Hadi Alamsyah Harahap tidak segan menilai tindakan ini sebagai pelanggaran serius terhadap hak asasi manusia (HAM). “Jika aparat kepolisian tetap menghalangi pendampingan, maka tindakan tersebut akan menciderai hak asasi tersangka dan melanggar prinsip due process of law sebagaimana diatur dalam KUHAP,” katanya tegas. Nada kecewanya semakin terasa saat ia menyiratkan risiko lebih lanjut: “Kalau begini cara polisi menangani kami, siap-siap publik kabar duka dari empat orang aktivis yang ditahan.” Pernyataan ini menggemakan kekhawatiran lebih luas tentang pola penanganan kasus aktivis di daerah, di mana kritik terhadap kekuasaan sering kali berujung pada represi terselubung.
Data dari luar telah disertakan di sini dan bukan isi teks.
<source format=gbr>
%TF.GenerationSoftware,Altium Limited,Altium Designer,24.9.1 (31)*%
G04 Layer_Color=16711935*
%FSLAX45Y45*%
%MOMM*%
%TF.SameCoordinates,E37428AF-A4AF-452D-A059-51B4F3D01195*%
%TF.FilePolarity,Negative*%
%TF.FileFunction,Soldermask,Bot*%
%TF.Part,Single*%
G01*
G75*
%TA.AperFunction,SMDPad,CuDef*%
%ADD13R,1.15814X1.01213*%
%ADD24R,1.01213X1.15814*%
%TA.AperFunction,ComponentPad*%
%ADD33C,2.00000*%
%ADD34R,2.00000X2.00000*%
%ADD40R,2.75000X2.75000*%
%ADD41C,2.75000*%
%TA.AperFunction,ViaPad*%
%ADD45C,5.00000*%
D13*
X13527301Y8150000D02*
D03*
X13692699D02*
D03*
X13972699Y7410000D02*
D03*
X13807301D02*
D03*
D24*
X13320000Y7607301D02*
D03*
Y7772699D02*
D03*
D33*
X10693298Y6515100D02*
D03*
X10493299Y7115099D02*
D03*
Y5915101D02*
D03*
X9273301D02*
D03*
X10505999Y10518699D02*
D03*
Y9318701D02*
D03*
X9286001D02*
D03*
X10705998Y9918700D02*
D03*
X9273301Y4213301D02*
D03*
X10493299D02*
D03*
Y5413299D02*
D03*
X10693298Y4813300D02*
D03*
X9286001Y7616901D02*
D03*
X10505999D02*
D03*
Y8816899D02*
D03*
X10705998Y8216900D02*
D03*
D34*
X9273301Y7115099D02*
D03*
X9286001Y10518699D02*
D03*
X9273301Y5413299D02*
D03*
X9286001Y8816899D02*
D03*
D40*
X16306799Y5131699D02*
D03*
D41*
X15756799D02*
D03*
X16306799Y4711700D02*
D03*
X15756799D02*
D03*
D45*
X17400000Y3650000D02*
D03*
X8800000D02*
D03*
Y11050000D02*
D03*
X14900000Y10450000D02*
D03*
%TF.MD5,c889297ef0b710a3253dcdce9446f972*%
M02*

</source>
Baca juga : Proyek Perkuatan Tebing Sungai Kapuas: Solusi Abrasi dan Keamanan Pemukiman
Kasus ini bukan sekadar insiden lokal, melainkan cerminan dari dinamika yang lebih besar dalam ekosistem demokrasi Indonesia pasca-reformasi. Aktivis seperti DS dan rekannya sering kali berperan sebagai pengawas independen terhadap potensi penyalahgunaan wewenang di tingkat pemerintahan daerah. Namun, tuduhan pemerasan yang melekat pada mereka—meski masih dalam proses penyelidikan—membuka ruang bagi narasi bahwa aktivisme bisa dimanfaatkan sebagai modus kriminal. Di sisi lain, dugaan penganiayaan dan pembatasan akses hukum mengingatkan pada kasus-kasus serupa di masa lalu, seperti penahanan aktivis lingkungan atau hak asasi di berbagai provinsi, yang sering kali dieksploitasi untuk membungkam suara disiden.
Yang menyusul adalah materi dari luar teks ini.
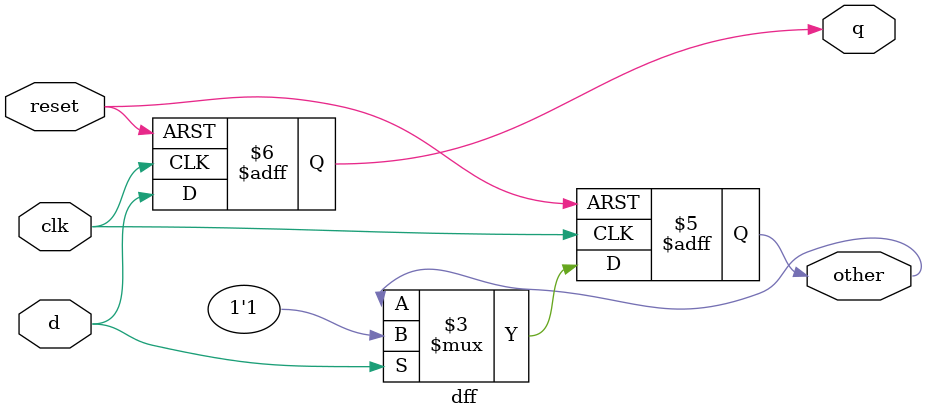
<source format=v>
module dff (
    input  wire clk,
    input  wire reset,
    input  wire d,
    output reg  q,
    output reg  other
);
    always @(posedge clk or posedge reset) begin
        if (reset) begin
            q <= 1'b0; // Reset the output to 0
        end else begin
            q <= d; // Capture the input on the rising edge of the clock
        end
    end

    always @(posedge clk or posedge reset) begin
        if (reset) begin
            other <= 1'b0; // Reset the output to 0
        end else begin
            if (d) begin
                other <= 1; // Capture the input on the rising edge of the clock
            end
        end
    end


endmodule
</source>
Publik Kota Padangsidimpuan, yang mayoritas bergantung pada informasi media sosial dan berita lokal, kini menanti klarifikasi resmi dari pihak berwenang. Hingga Minggu pagi ini, 12 Oktober 2025, belum ada konfirmasi dari Kasat Tahti Iptu Aswin Harahap, Kasat Reskrim AKP Hasiholan Naibaho, maupun Kapolres AKBP Wira Prayatna mengenai dugaan penganiayaan atau alasan pembatasan akses penasehat hukum. Ketidakhadiran pernyataan resmi ini, di tengah spekulasi yang merebak, berpotensi memperburuk kepercayaan masyarakat terhadap institusi penegak hukum.
Para pakar hukum dan HAM menyerukan investigasi independen untuk memastikan transparansi. “Kasus ini harus menjadi momentum untuk merefleksikan bagaimana penegakan hukum bisa melindungi aktivis sejati sekaligus menindak oknum yang menyalahgunakan peran tersebut,” ujar seorang dosen hukum pidana dari Universitas Sumatera Utara, yang enggan disebut namanya demi keamanan. Sementara itu, kelompok masyarakat sipil di Sumatera Utara mulai mengorganisir petisi daring, menuntut audit internal Polres Padangsidimpuan dan jaminan hak tahanan.
Kota kecil di pesisir Sumatera Utara ini, yang dikenal dengan potensi pariwisatanya, kini dihadapkan pada ujian berat: apakah penegakan hukum akan menjadi alat keadilan atau justru sumber ketidakpastian? Jawaban atas pertanyaan itu akan menentukan arah aktivisme sipil di masa depan. Hingga kini, keheningan resmi dari Polres Padangsidimpuan hanya menambah kabut misteri, meninggalkan publik dalam ketegangan yang tak kunjung reda.